(数据集条目)
-----

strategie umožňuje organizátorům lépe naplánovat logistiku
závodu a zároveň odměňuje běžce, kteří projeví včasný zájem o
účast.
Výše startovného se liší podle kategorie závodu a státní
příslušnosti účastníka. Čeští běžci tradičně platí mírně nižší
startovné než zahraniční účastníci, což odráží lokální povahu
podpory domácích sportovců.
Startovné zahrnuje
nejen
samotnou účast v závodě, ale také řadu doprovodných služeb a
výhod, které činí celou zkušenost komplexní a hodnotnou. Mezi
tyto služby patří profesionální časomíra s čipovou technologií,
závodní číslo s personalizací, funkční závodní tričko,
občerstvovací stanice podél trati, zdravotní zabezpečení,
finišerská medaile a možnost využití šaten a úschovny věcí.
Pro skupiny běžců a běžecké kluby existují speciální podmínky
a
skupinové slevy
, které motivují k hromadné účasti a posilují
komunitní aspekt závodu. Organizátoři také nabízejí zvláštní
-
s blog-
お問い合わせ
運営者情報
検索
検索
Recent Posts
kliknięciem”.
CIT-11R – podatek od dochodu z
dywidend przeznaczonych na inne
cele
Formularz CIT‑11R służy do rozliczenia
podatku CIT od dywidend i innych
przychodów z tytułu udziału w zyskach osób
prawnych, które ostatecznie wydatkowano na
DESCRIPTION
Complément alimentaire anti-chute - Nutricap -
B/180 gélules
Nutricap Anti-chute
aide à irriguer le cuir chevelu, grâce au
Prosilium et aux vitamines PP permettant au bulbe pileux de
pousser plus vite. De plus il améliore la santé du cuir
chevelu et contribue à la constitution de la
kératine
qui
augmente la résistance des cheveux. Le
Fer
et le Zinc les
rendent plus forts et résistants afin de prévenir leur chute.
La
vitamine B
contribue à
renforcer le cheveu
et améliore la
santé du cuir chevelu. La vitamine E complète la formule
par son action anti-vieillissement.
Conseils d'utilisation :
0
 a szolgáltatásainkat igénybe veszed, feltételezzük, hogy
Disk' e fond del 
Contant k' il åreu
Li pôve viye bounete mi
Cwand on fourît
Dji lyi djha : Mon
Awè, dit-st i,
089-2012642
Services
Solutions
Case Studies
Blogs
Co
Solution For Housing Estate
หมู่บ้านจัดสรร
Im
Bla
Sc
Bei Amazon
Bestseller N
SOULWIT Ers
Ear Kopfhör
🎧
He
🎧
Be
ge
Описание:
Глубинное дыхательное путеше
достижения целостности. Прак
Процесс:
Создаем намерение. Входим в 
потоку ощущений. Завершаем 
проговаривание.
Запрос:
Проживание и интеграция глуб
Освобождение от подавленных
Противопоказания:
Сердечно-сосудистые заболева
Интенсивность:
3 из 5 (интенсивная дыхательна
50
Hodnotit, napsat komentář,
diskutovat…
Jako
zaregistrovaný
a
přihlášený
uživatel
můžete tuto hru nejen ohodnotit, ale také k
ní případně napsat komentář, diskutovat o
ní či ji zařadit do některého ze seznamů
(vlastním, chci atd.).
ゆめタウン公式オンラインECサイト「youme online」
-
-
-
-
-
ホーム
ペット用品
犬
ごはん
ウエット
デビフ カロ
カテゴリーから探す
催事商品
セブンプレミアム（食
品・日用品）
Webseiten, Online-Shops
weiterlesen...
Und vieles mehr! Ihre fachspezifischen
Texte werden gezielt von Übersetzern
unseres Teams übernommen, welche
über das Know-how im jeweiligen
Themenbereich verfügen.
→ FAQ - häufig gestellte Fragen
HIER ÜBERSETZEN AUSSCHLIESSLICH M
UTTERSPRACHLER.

-----

任务说明: 把以上全部条目中的文字逐行原样输出。

作答区:
strategie umožňuje organizátorům lépe naplánovat logistiku
závodu a zároveň odměňuje běžce, kteří projeví včasný zájem o
účast.
Výše startovného se liší podle kategorie závodu a státní
příslušnosti účastníka. Čeští běžci tradičně platí mírně nižší
startovné než zahraniční účastníci, což odráží lokální povahu
podpory domácích sportovců.
Startovné zahrnuje
nejen
samotnou účast v závodě, ale také řadu doprovodných služeb a
výhod, které činí celou zkušenost komplexní a hodnotnou. Mezi
tyto služby patří profesionální časomíra s čipovou technologií,
závodní číslo s personalizací, funkční závodní tričko,
občerstvovací stanice podél trati, zdravotní zabezpečení,
finišerská medaile a možnost využití šaten a úschovny věcí.
Pro skupiny běžců a běžecké kluby existují speciální podmínky
a
skupinové slevy
, které motivují k hromadné účasti a posilují
komunitní aspekt závodu. Organizátoři také nabízejí zvláštní
-
s blog-
お問い合わせ
運営者情報
検索
検索
Recent Posts
kliknięciem”.
CIT-11R – podatek od dochodu z
dywidend przeznaczonych na inne
cele
Formularz CIT‑11R służy do rozliczenia
podatku CIT od dywidend i innych
przychodów z tytułu udziału w zyskach osób
prawnych, które ostatecznie wydatkowano na
DESCRIPTION
Complément alimentaire anti-chute - Nutricap -
B/180 gélules
Nutricap Anti-chute
aide à irriguer le cuir chevelu, grâce au
Prosilium et aux vitamines PP permettant au bulbe pileux de
pousser plus vite. De plus il améliore la santé du cuir
chevelu et contribue à la constitution de la
kératine
qui
augmente la résistance des cheveux. Le
Fer
et le Zinc les
rendent plus forts et résistants afin de prévenir leur chute.
La
vitamine B
contribue à
renforcer le cheveu
et améliore la
santé du cuir chevelu. La vitamine E complète la formule
par son action anti-vieillissement.
Conseils d'utilisation :
0
 a szolgáltatásainkat igénybe veszed, feltételezzük, hogy
Disk' e fond del 
Contant k' il åreu
Li pôve viye bounete mi
Cwand on fourît
Dji lyi djha : Mon
Awè, dit-st i,
089-2012642
Services
Solutions
Case Studies
Blogs
Co
Solution For Housing Estate
หมู่บ้านจัดสรร
Im
Bla
Sc
Bei Amazon
Bestseller N
SOULWIT Ers
Ear Kopfhör
🎧
He
🎧
Be
ge
Описание:
Глубинное дыхательное путеше
достижения целостности. Прак
Процесс:
Создаем намерение. Входим в 
потоку ощущений. Завершаем 
проговаривание.
Запрос:
Проживание и интеграция глуб
Освобождение от подавленных
Противопоказания:
Сердечно-сосудистые заболева
Интенсивность:
3 из 5 (интенсивная дыхательна
50
Hodnotit, napsat komentář,
diskutovat…
Jako
zaregistrovaný
a
přihlášený
uživatel
můžete tuto hru nejen ohodnotit, ale také k
ní případně napsat komentář, diskutovat o
ní či ji zařadit do některého ze seznamů
(vlastním, chci atd.).
ゆめタウン公式オンラインECサイト「youme online」
-
-
-
-
-
ホーム
ペット用品
犬
ごはん
ウエット
デビフ カロ
カテゴリーから探す
催事商品
セブンプレミアム（食
品・日用品）
Webseiten, Online-Shops
weiterlesen...
Und vieles mehr! Ihre fachspezifischen
Texte werden gezielt von Übersetzern
unseres Teams übernommen, welche
über das Know-how im jeweiligen
Themenbereich verfügen.
→ FAQ - häufig gestellte Fragen
HIER ÜBERSETZEN AUSSCHLIESSLICH M
UTTERSPRACHLER.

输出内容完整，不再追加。